The Supreme Court today granted bail to Syed Mohammad Kazmi. The urdu journalist is an accused in the bomb attack on Israeli diplomat in the national capital in February. Kazmi was arrested on March 6 by the Special Cell of the Delhi Police.
A bench headed by Chief Justice Altamas Kabir pronounced the order on a plea by Kazmi challenging the High Court decision which has earlier refused him bail.
There have been several glaring infirmities in the case from the very beginning. Several claims by the Delhi Police particularly the pertaining to transfer of funds to Kazmi from a gulf country was found to be false.
Moreover, there was a concerted attempt by the police to influence public opinion. Each time the matter was to be heard in the Court, there would be a spate of malicious stories that would appear in newspapers. Many of them were attributed to sources in the Delhi police. Also, there were serious questions on the way Police dealt with the investigations in the case.
Since, it allegedly involved Iranian nationals who are said to have hatched the plan, the Police was lax in taking up the investigation. A team of the Delhi police only visited Tehran after filing the Chargesheet against Kazmi even though it was said that he was acting at the behest of the Iranian conspirators. Even the chargesheet is full of glaring loopholes.
An analysis is available here: http://www.ipsnews.net/2012/08/evidence-in-delhi-embassy-bombing-suggests-journalist-was-framed-part-1/
A recent report by Jamia Teachers Solidarity Association meticulously documented the track record of the Delhi Police Special Cell and how it framed innocent people in terror cases.
Meanwhile, the civil rights groups have welcomed the order. Here is the text of a statement issued by Kazmi Solidarity Committee.

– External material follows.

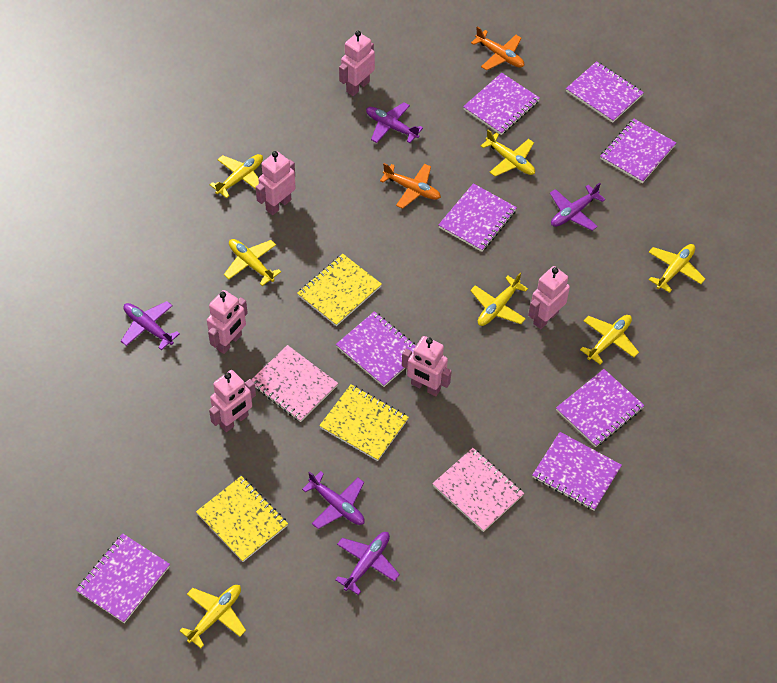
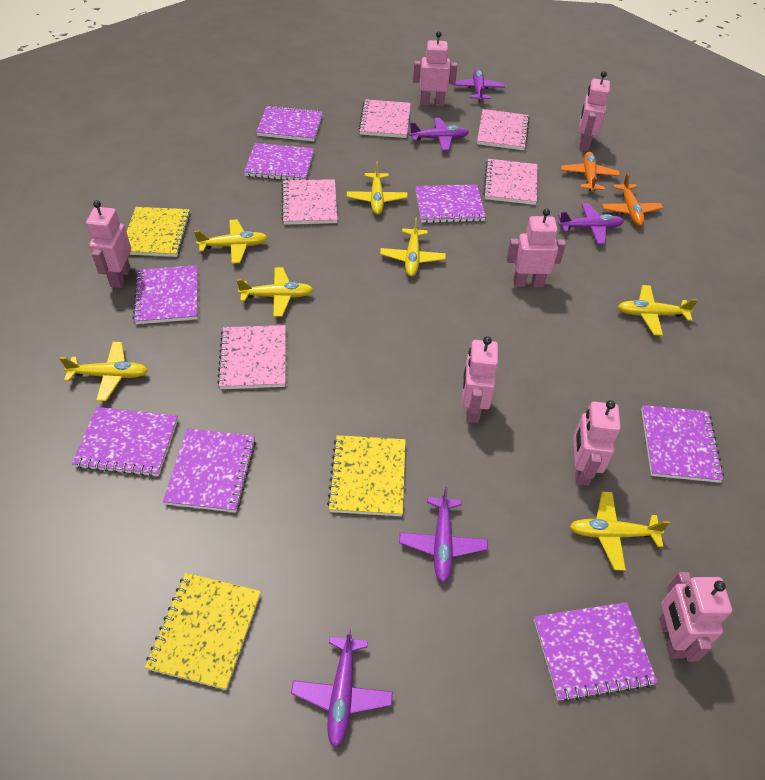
pink notebook: [251,345,338,422] [432,448,524,532] = 2 -> [217,325,286,389] [281,179,338,225] [358,99,411,138] [477,109,530,150] [483,159,537,205] = 5
pink robot: [207,290,248,354] [209,370,256,432] [256,151,296,215] [339,31,375,96] [402,336,452,396] [528,266,570,329] = 6 -> [86,200,131,288] [413,31,457,106] [462,336,498,423] [507,208,566,287] [573,400,621,485] [579,71,610,151] [659,572,732,662] = 7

The Kazmi Solidarity Committee welcomes the Supreme Court order granting bail to Syed Mohammad Ahmad Kazmi after seven months in custody on charges of involvement in the bomb attack on an Israeli diplomatic vehicle.
The committee deplores the obstructive attitude of the prosecution and the Special Cell of the Delhi Police, which have been perversely attempting to keep Mr. Kazmi in prison despite their inability to file a chargesheet within the extended time granted under the Unlawful Activities Prevention Act.
Not only did the prosecution seek an extension of 90 days after the mandated period of judicial custody was over, it also used its inefficiency as an alibi, pleading that it needed more time to send out letters rogatory seeking international judicial assistance. While Mr. Kazmi was in custody, the Special Cell left no stone unturned in orchestrating a media trial to establish his guilt, planting malicious stories of his "confession" (while disavowing responsibility for these in court hearings).
The committee would like to underline once again, that despite this campaign by the Special Cell of the Delhi Police, independent media reports have suggested that the evidence against Mr Kazmi is feeble and the case against him, unlikely to stand any form of scrutiny.